Aside from some shell scripting as suggested here, do you know of a more elegant solution to accomplish the latter?
Hi,
that would be absolutely fantastic.
I'm currently busy with replacing Sony's XDCAM transfer -that will only run on the Mac- with a
command line based solution that automatically re-containers/re-wraps all out incoming
XDCAMHD50-MXF material to QuickTime, including the 8 audio tracks.

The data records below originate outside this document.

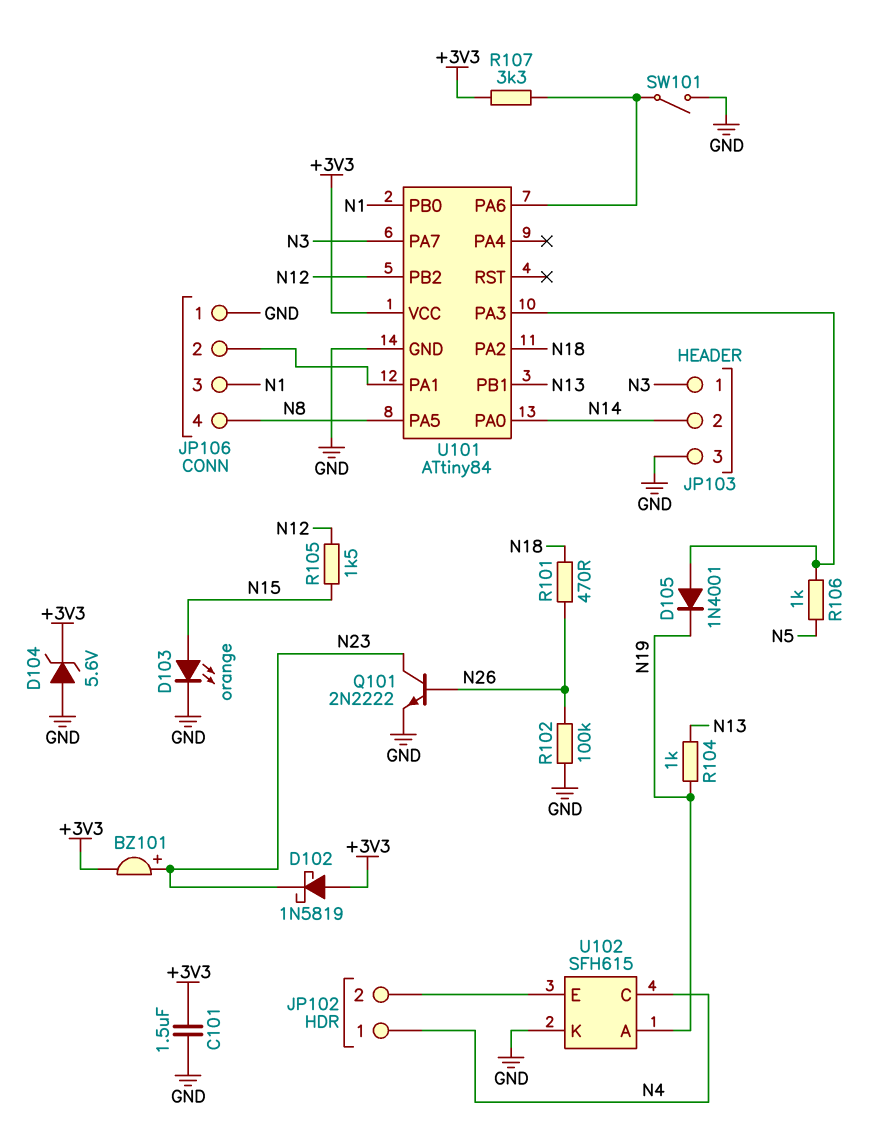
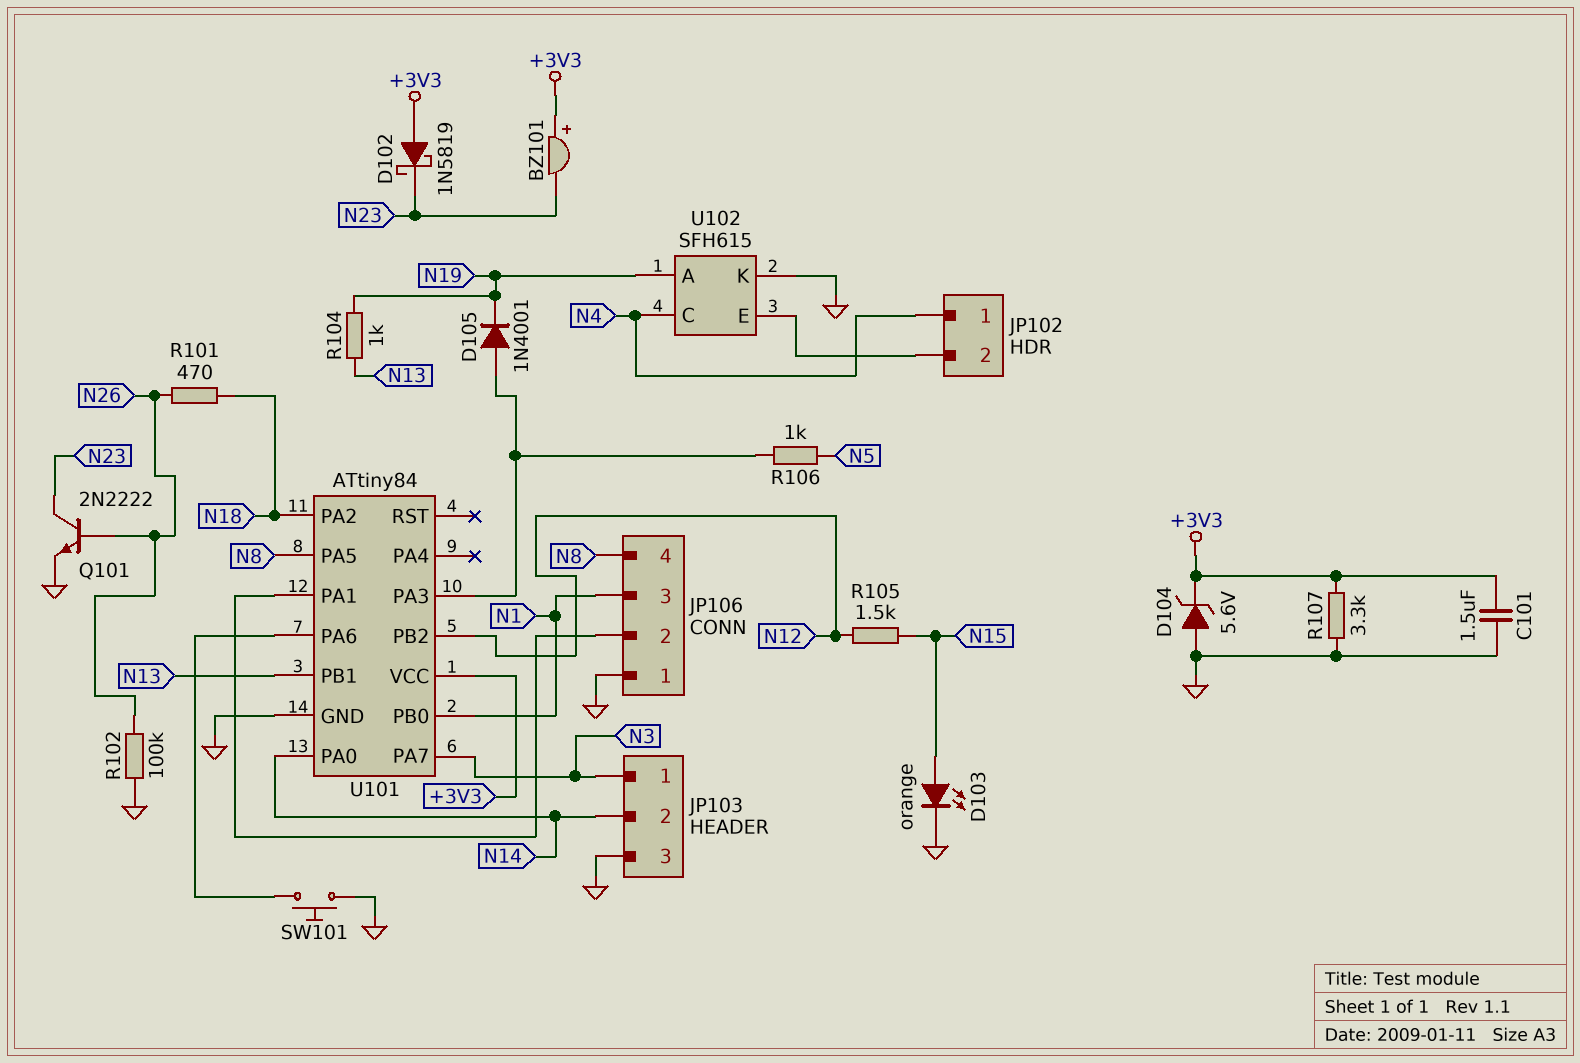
BZ101: buzzer (plus N23, minus +3V3) -> buzzer (plus +3V3, minus N23)
R107: 3.3k (+3V3, U101/PA6) -> 3.3k (+3V3, GND)
SW101: switch (GND, U101/PA6) -> button (GND, U101/PA6)

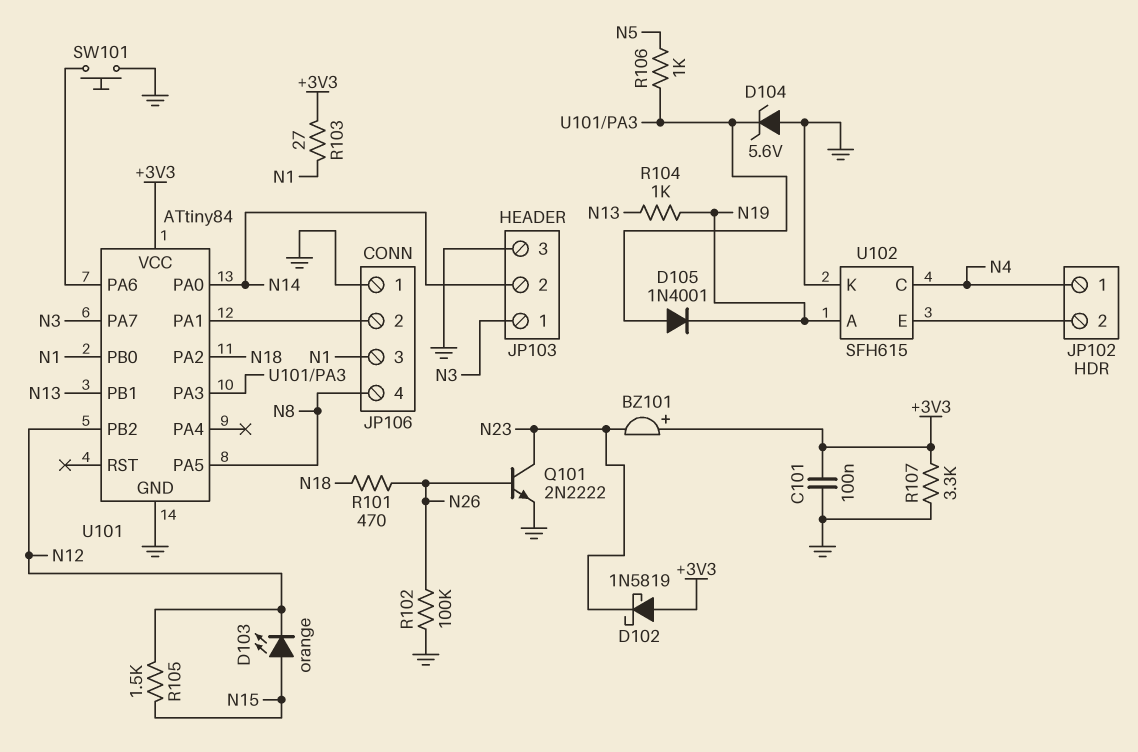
C101: 1.5uF (+3V3, GND) -> 100nF (+3V3, GND)
D103: LED orange (A N15, K GND) -> LED orange (A N15, K N12)
D104: zener 5.6V (A GND, K +3V3) -> zener 5.6V (A GND, K U101/PA3)
R103: none -> 27 (+3V3, N1)

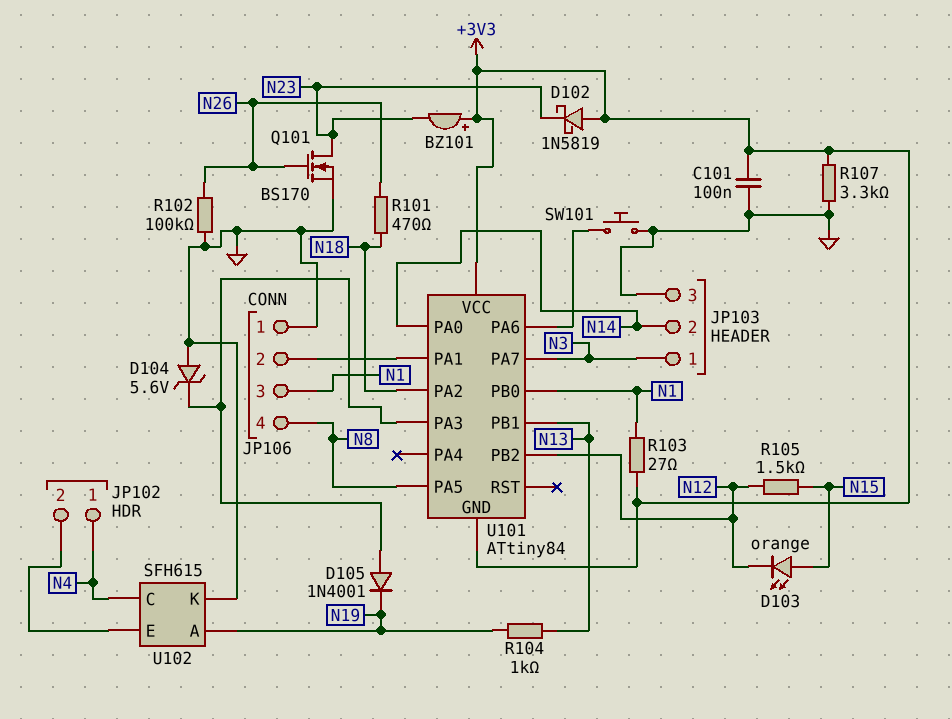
Q101: NPN 2N2222 (B N26, C N23, E GND) -> NMOS BS170 (G N26, D N23, S GND)
R106: 1k (N5, U101/PA3) -> none
U101 pin GND: GND -> +3V3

ffmpeg.exe -i g:\test\XXXX.mxf -vcodec copy -ac 8 -acodec copy -vtag xd5c -map 0 -map -0:d -f mov YYYY.mov
is almost doing the trick. - It even retains the Time Code. -
However, the output is only playable in QuickTime Player, but cannot be exported from there, nor be imported
into FinalCutPro.
Keeping the Time Code is really important for batch processing, as it is created by the choice of the original
producer and is being referenced over the whole production. So when we create material for translators,
cutters, voice actors, etc., it must definitely carry the script's original Time Code.
For that, it would be great to have a "pass-through-everything" function like "-map 0" in ffmbc.
Ffmbc's output _does_ create working QuickTime files, but audio routing is so annoying
that we'd rather use ffmpeg for that:
ffmpeg.exe -i g:\test\XXXX.mxf -acodec copy -map 0 -map -0:d -map -0:v -f mov g:\kunden\test\ZZZZ.mov
This creates a _working_ video-less QuickTime with all 8 mono tracks copied.
Unfortunately, there's no Time Code in that, either.
Will there be a chance, will it, yes? :-)
I also have another feature wish.
There's an option to burn in subtitles -
could something be added to burn the Time Code into the picture?